WORK INSTRUCTIONS: Repeat the records in full and exactly, omitting pictures.

LISTED ENTRIES:
####################

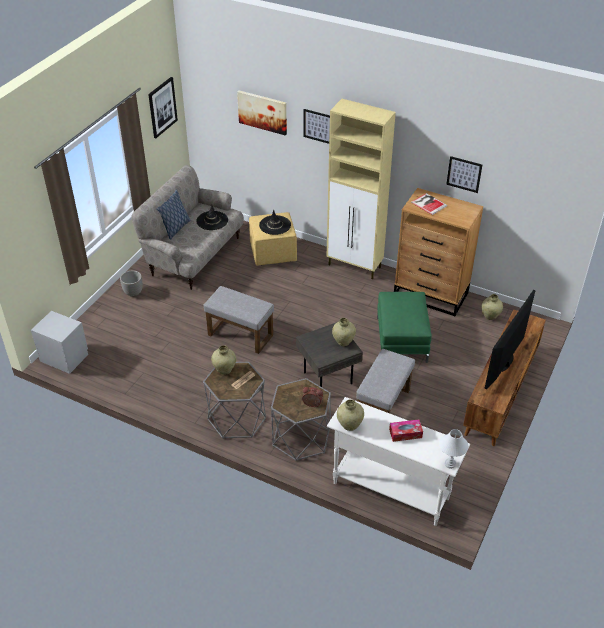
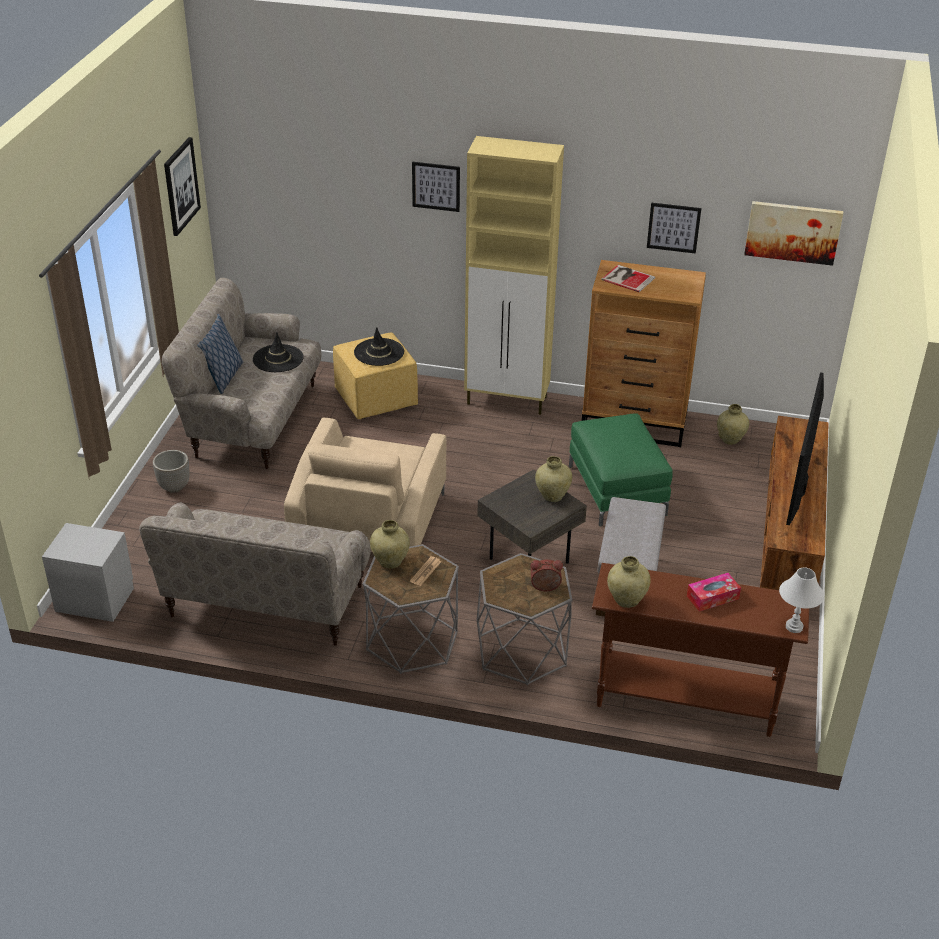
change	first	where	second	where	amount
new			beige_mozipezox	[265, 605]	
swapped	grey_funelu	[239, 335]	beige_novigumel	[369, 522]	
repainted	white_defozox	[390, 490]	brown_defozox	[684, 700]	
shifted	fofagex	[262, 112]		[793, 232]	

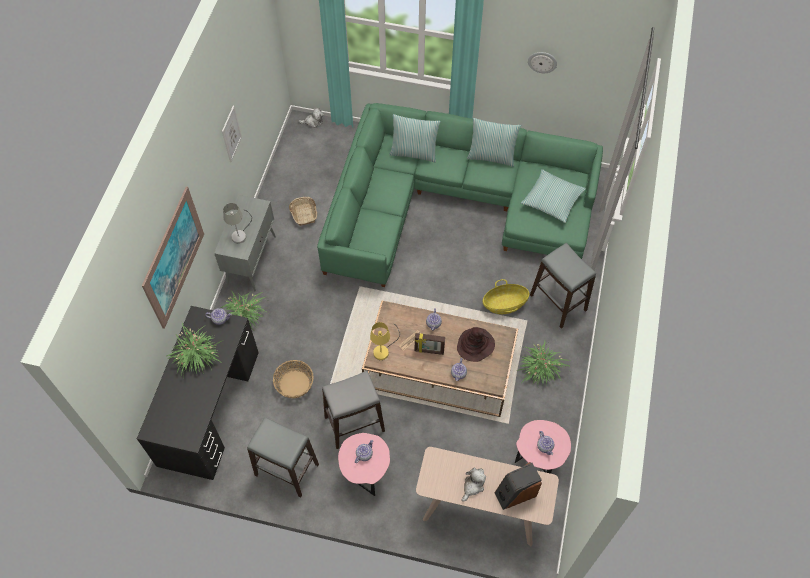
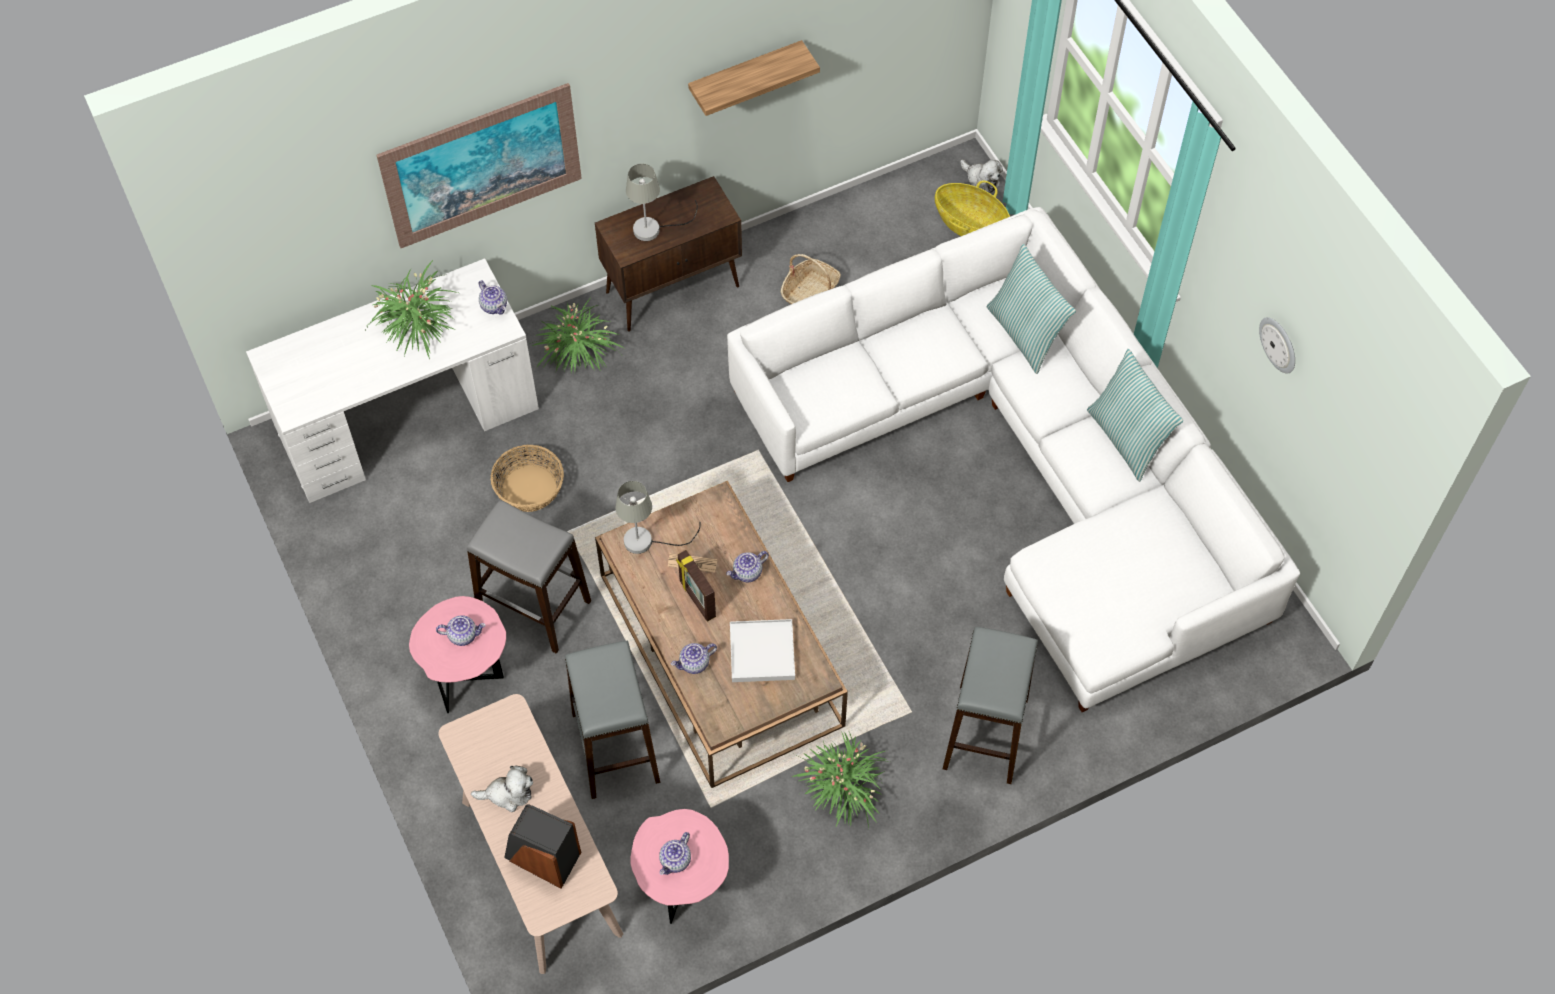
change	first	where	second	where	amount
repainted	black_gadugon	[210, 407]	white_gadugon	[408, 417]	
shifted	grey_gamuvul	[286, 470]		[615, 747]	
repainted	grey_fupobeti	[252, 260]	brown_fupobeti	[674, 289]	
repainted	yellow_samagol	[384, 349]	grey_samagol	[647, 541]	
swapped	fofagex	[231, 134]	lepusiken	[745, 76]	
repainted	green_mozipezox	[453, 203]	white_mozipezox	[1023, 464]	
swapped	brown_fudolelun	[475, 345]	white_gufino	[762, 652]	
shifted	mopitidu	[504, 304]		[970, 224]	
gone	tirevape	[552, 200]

####################

RESULT OF THIS EXERCISE:
change	first	where	second	where	amount
new			beige_mozipezox	[265, 605]	
swapped	grey_funelu	[239, 335]	beige_novigumel	[369, 522]	
repainted	white_defozox	[390, 490]	brown_defozox	[684, 700]	
shifted	fofagex	[262, 112]		[793, 232]	

change	first	where	second	where	amount
repainted	black_gadugon	[210, 407]	white_gadugon	[408, 417]	
shifted	grey_gamuvul	[286, 470]		[615, 747]	
repainted	grey_fupobeti	[252, 260]	brown_fupobeti	[674, 289]	
repainted	yellow_samagol	[384, 349]	grey_samagol	[647, 541]	
swapped	fofagex	[231, 134]	lepusiken	[745, 76]	
repainted	green_mozipezox	[453, 203]	white_mozipezox	[1023, 464]	
swapped	brown_fudolelun	[475, 345]	white_gufino	[762, 652]	
shifted	mopitidu	[504, 304]		[970, 224]	
gone	tirevape	[552, 200]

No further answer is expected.